The result was a wrong decision on fees and grants that has led to all kinds of second-order problems: the need to means test European students; cumbersome collection arrangements imposed on institutions; discouragement for mature students who rely most heavily on grants; confusion for students and families; greater opposition to fees than necessary because the prospect of students with debts of up to Pounds 10,000 could be blamed on the fees policy rather than the removal of grants: a tangled piece of legislation that led the government into two defeats in the House of Lords.

The government has spent most of the year trying to patch a bodged job. Some extra money was found so that the Treasury did not seem to be swallowing the extra revenue from fees. Gap-year students were let off paying. Now this week comes news from Scotland that steps are being taken to do something about the inequitable treatment of part-time students (page 1), and the first inkling in the Teaching and Higher Education Bill committee that the government may have begun to realise the risks in their top-up fee policy and be prepared to soften it to avoid unintended consequences for social justice and excellence of the kind Amartya Sen identifies (page 14).

So far the compensating vision of a seamless system offering opportunities for all adults to learn throughout life has seemed little more than words, lacking all detail in the key area of money. Even in further education where extra cash will flow through for particular programmes - Welfare to Work, the University for Industry - investment in basics such as pay, jobs and infrastructure is not yet forthcoming.

This is somewhat menacing. Ever since the Kennedy committee broke the taboo by suggesting that funding might be more equitably distributed between higher and further education, voices arguing for redistribution have become bolder. Higher education's case for extra cash is not looking promising.

Nor has all the bad news been about money. With the government's priority on schools followed by child care, further education and workplace training, higher education's needs have been sidelined. Such attention as has been paid it has been concerned with constraint, so that it did not derail egalitarian access-driven policies and plans for lifelong learning and wider access by steaming off towards American-style diversity - variable fees, variable standards, variable quality and virtually open access.

At the end of Labour's first year, higher education is, then, in an alarmingly dependent position. All hopes are pinned on the outcome of the comprehensive spending review, on the government, honouring a "compact" proposed by the Dearing committee, embraced by the vice-chancellors but as yet unacknowledged by ministers.

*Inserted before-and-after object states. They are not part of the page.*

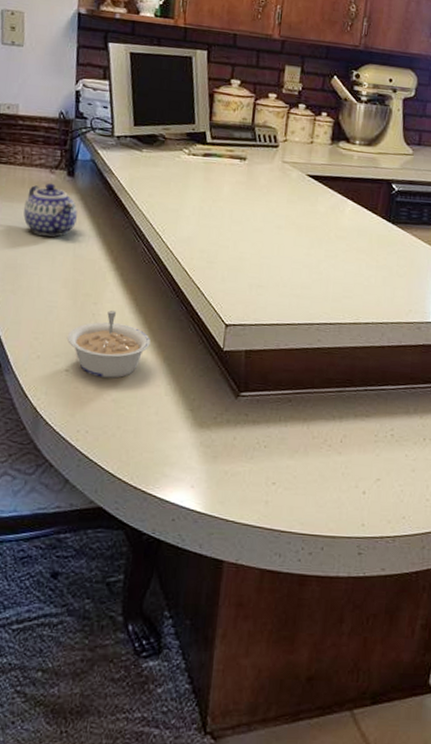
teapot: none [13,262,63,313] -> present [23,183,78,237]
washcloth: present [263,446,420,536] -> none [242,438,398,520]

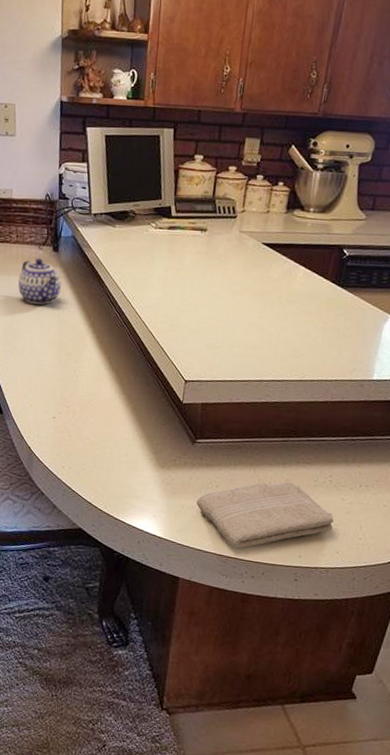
legume: present [66,310,151,379] -> none [53,368,121,425]
washcloth: none [242,438,398,520] -> present [196,481,334,549]

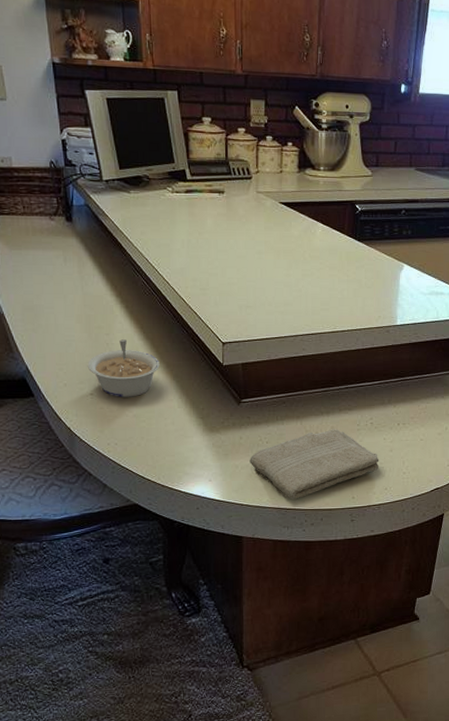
teapot: present [17,258,61,305] -> none [31,229,80,278]
legume: none [53,368,121,425] -> present [87,339,160,397]

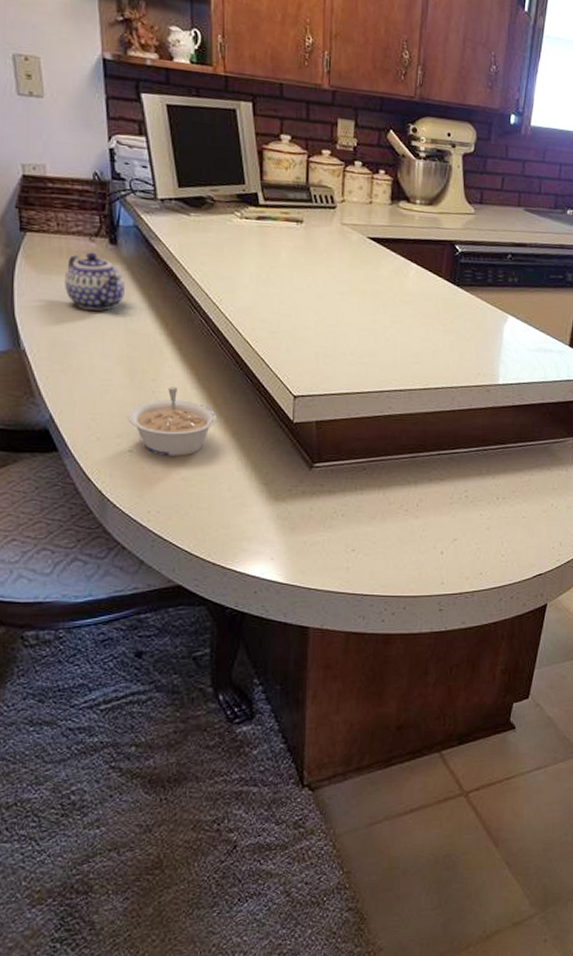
teapot: none [31,229,80,278] -> present [64,252,125,311]
washcloth: present [250,429,379,500] -> none [321,502,474,584]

This compact has involved the universities agreeing to jump through the required regulatory hoops and accept (and collect) tuition fees in the hope that the government will in return end the 20-year squeeze on funding.

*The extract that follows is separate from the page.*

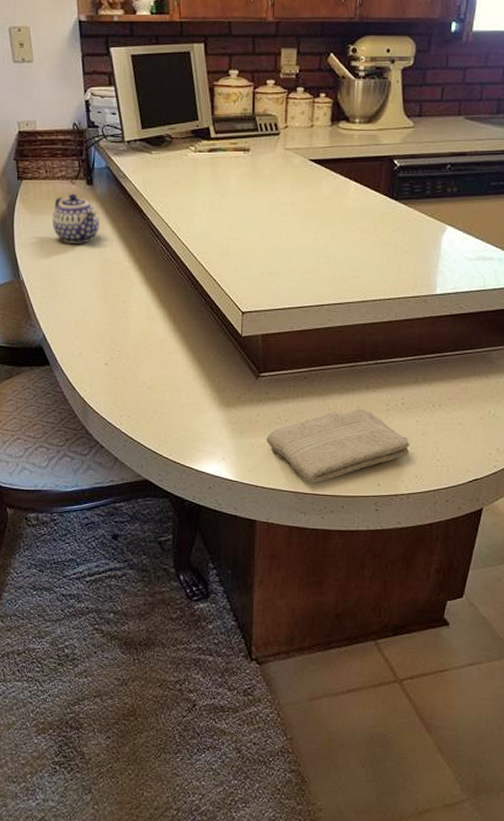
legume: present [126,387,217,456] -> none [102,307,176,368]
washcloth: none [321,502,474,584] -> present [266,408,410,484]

There are two areas in particular where they should act. The first is to address the appalling state of university pay. Higher education staff, whose productivity has increased by some 35 per cent over a decade, and who are now to be expected to welcome thousands of extra students and perform new tasks of inspection, training and fee collection, have been exceedingly patient. They are now being asked to settle for a staged pay increase totalling 2.9 per cent when inflation is running at 3.6 per cent and private-sector pay awards are averaging above 5 per cent.

Pay for university staff has fallen behind to an extent that is now grossly unfair. There is an excellent case for a one-off review of pay. This could be linked perhaps to the establishment of a pay review body and to the introduction of a minimum wage that will affect the lower paid in universities, including graduate teaching assistants.

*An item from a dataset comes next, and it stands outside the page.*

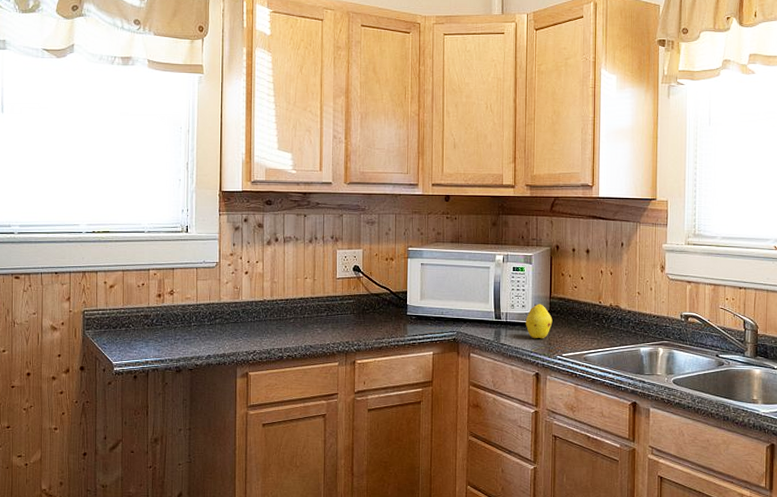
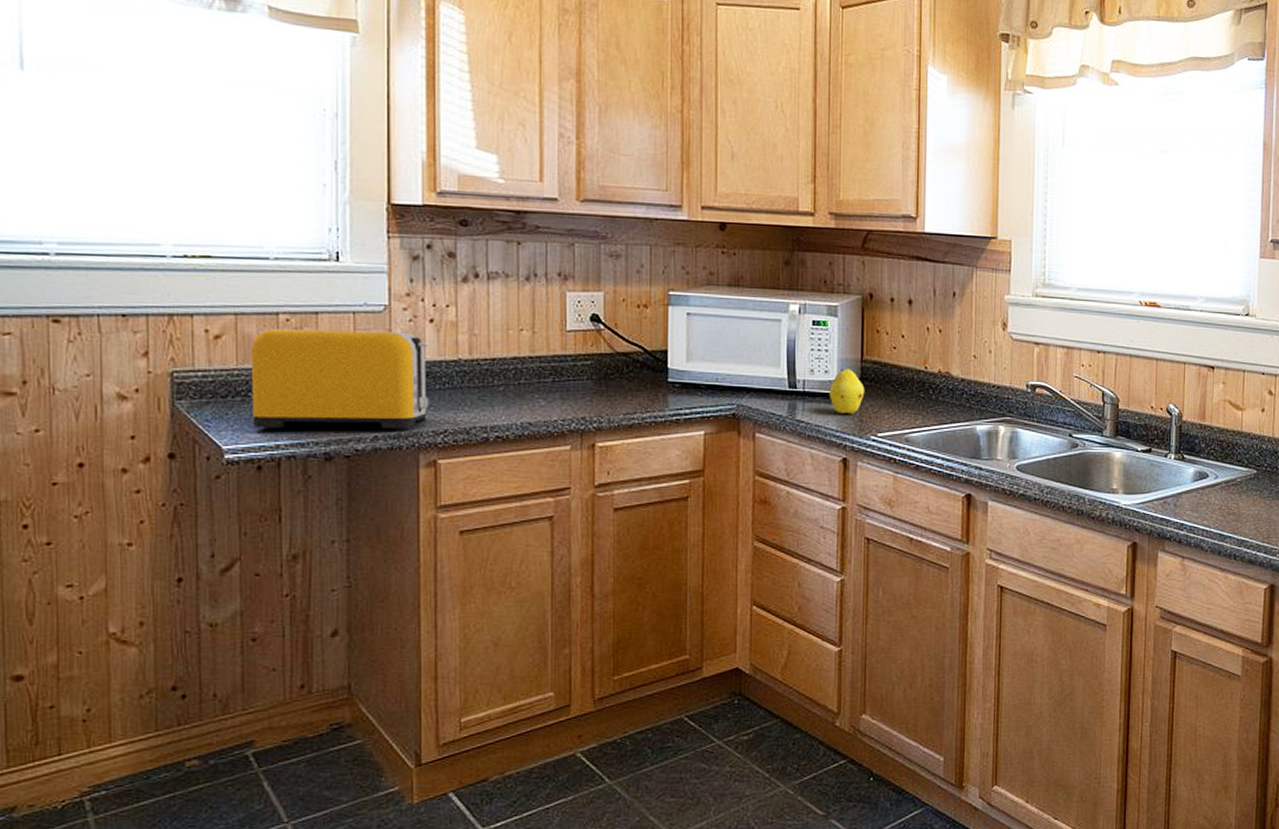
toaster: none [131,280,246,350] -> present [250,328,431,428]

The second area where action is essential is on the research side. The government could make a great impression and underline its determination to invest in creativity and excellence with additional money for the research base both on the funding council and on the research council side.

In Labour's first year, higher education has put its faith in the government, for which it overwhelmingly voted, to an extent that may not have been wise. Let us hope that faith is rewarded in July.